В этот вечер я всё-таки не смог обойтись без коньяка - меня навещали рваные лоскуты никуда не ведущих воспоминаний. Всё, что было когда-то, будто лежало под тусклым слоем серой пыли и происходило не со мной. Бабушка, дедушка, отец, которого я не помнил. Яркими отрывками всплывали воспоминания, связанные с Верой. Под завывание ветра за окном я долго не мог заснуть. Короткая тревожная ночь рвала меня на части чёрно-белыми лоскутами снов. Снились струны гитары с брошенными на них исписанными листками со стихами и аккордами. Чёрная кошка. Птица высоко в небе. Звонкий и почему-то обидный женский смех. Мерцающий экран мобильного телефона и длинные гудки. Четыре серых стены и свинцовая тяжесть потолка. Утром от этих снов в груди осталась неприятная тяжесть.
На третий день майских праздников друзья пригласили меня в сауну. Колька и Мишка свято верили в то, что большую часть жизненных неурядиц можно уладить, пропустив по паре бокалов пива, расслабившись где-нибудь подальше от дома.

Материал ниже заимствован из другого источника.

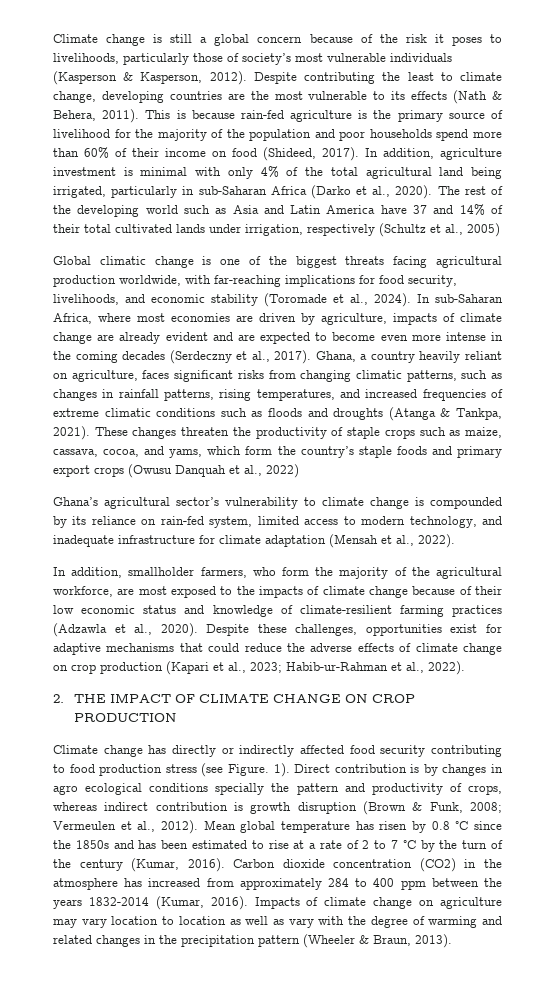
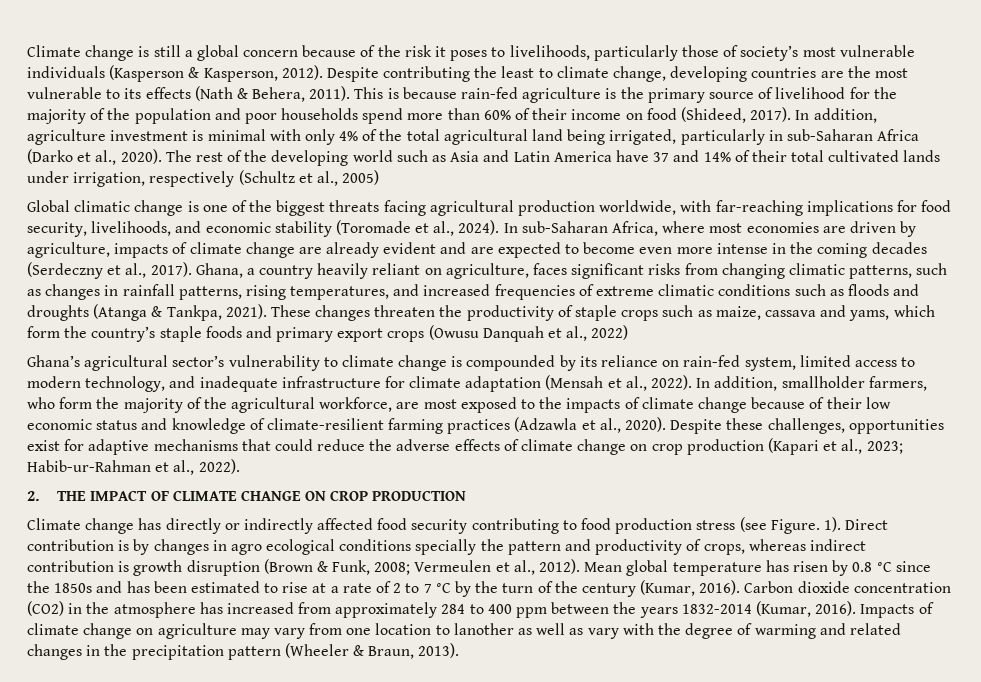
[53,449,140,457] cassava, cocoa, -> [764,310,816,317] cassava
(455, 541) // -> (693, 382) none
(107, 923) none -> [309,623,372,635] from one
[178,916,226,925] location -> [453,623,514,635] lanother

После первого принятого бокала Колькины мозги и язык, как обычно, переключились на философскую частоту.
– Как там у вас с Орловой?
– спросил он, внимательно разглядывая дно пустой стеклянной кружки.
– Нормально, - пожал плечами я.
– Дружим.
– И всё?
– Колька посмотрел на меня тем же взглядом, что и в кружку.
– А что?
– стараясь казаться искренним, улыбнулся я.
– Это классно, когда такая женщина - и друг! Просто обалденно!
Мне не хотелось обсуждать наши отношения с Орловой ни с кем, даже с лучшими друзьями.
– Что-то я раньше не слышал от тебя подобных речей. Баба-друг?
– В Колькиных прищуренных глазах вместе с недоверием блеснуло прозрение: - Ты боишься её?
– Почему боюсь?..
– протянул я, отводя свой взгляд от его внимательных глаз. Всё-таки Колька кое в чём был прав.